■ WHAT IS BEING ASKED:
Search the data below for the string "nuclear". Extract every line that contains it.

■ SUPPLIED MATERIAL:
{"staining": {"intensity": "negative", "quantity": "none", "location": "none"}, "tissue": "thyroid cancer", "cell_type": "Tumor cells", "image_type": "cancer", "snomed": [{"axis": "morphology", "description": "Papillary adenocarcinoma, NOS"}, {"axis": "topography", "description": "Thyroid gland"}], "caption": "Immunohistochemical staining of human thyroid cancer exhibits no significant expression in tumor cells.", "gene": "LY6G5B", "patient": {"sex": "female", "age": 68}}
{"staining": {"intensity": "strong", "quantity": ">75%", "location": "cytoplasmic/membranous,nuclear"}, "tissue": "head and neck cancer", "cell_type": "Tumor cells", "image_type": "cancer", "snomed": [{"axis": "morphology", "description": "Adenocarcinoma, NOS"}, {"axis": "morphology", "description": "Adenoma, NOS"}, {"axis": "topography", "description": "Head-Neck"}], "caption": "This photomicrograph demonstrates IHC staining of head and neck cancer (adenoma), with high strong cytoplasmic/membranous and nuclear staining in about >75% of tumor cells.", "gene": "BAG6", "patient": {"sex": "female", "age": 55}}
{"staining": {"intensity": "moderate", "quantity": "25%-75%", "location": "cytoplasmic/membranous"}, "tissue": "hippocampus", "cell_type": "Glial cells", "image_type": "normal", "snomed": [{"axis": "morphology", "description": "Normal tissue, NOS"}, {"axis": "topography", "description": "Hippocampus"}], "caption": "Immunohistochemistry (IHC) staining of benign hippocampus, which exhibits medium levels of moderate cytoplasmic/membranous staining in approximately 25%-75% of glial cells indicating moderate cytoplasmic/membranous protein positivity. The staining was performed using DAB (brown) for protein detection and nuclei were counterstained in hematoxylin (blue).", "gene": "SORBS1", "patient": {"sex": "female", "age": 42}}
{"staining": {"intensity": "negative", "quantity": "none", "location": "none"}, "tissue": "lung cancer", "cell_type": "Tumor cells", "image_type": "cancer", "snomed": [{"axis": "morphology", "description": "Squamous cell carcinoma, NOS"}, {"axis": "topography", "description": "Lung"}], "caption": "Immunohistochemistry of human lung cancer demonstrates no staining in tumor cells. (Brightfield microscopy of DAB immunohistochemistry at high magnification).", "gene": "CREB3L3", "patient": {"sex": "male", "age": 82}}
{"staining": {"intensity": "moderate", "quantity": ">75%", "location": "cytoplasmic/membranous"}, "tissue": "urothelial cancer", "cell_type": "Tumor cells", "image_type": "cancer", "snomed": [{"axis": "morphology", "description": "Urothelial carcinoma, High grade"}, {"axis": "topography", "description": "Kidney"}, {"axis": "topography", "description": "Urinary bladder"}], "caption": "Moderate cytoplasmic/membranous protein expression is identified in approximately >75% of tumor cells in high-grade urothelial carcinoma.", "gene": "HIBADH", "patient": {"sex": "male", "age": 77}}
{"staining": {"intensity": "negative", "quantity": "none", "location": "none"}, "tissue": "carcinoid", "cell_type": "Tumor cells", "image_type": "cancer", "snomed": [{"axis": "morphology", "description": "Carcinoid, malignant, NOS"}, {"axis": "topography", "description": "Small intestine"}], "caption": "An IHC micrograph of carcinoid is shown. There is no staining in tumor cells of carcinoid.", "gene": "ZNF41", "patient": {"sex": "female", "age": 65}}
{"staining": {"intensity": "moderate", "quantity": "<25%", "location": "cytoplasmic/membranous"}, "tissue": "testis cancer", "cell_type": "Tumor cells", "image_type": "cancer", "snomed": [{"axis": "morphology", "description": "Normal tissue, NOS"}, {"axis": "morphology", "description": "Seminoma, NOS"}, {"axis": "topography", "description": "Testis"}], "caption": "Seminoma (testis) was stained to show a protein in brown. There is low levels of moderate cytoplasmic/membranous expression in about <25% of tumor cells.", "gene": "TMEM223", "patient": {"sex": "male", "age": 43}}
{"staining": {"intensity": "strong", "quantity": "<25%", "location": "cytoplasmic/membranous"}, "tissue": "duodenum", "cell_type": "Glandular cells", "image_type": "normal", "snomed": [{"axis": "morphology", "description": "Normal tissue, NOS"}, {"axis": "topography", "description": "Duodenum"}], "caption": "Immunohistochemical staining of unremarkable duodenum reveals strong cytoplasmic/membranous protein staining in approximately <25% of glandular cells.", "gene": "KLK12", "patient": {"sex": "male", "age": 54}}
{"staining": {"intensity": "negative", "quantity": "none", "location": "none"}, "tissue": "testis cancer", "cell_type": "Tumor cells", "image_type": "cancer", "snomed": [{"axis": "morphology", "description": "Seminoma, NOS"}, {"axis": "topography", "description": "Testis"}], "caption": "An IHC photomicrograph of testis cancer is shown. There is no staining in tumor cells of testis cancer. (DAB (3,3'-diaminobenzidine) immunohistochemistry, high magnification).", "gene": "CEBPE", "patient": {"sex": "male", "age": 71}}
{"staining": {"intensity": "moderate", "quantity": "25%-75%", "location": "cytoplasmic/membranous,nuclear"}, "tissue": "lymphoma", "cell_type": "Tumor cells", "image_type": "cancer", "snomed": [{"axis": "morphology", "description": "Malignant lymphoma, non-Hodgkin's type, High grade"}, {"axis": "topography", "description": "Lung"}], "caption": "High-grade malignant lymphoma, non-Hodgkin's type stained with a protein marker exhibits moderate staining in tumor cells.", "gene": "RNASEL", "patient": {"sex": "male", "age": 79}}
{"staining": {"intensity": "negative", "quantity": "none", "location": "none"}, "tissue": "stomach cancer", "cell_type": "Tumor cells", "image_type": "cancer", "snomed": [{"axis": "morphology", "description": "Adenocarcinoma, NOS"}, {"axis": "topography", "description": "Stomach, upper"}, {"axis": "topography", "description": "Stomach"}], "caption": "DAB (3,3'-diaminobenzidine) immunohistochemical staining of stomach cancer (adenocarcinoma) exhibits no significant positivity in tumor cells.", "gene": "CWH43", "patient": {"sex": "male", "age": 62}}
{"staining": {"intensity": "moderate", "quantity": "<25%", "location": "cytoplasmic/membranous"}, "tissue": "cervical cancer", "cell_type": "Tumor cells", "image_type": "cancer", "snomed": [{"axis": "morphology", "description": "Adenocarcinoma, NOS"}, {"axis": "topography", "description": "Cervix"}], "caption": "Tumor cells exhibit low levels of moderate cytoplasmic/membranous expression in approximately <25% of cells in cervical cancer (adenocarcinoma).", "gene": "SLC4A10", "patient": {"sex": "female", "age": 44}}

■ WRITTEN ANSWER:
{"staining": {"intensity": "strong", "quantity": ">75%", "location": "cytoplasmic/membranous,nuclear"}, "tissue": "head and neck cancer", "cell_type": "Tumor cells", "image_type": "cancer", "snomed": [{"axis": "morphology", "description": "Adenocarcinoma, NOS"}, {"axis": "morphology", "description": "Adenoma, NOS"}, {"axis": "topography", "description": "Head-Neck"}], "caption": "This photomicrograph demonstrates IHC staining of head and neck cancer (adenoma), with high strong cytoplasmic/membranous and nuclear staining in about >75% of tumor cells.", "gene": "BAG6", "patient": {"sex": "female", "age": 55}}
{"staining": {"intensity": "moderate", "quantity": "25%-75%", "location": "cytoplasmic/membranous,nuclear"}, "tissue": "lymphoma", "cell_type": "Tumor cells", "image_type": "cancer", "snomed": [{"axis": "morphology", "description": "Malignant lymphoma, non-Hodgkin's type, High grade"}, {"axis": "topography", "description": "Lung"}], "caption": "High-grade malignant lymphoma, non-Hodgkin's type stained with a protein marker exhibits moderate staining in tumor cells.", "gene": "RNASEL", "patient": {"sex": "male", "age": 79}}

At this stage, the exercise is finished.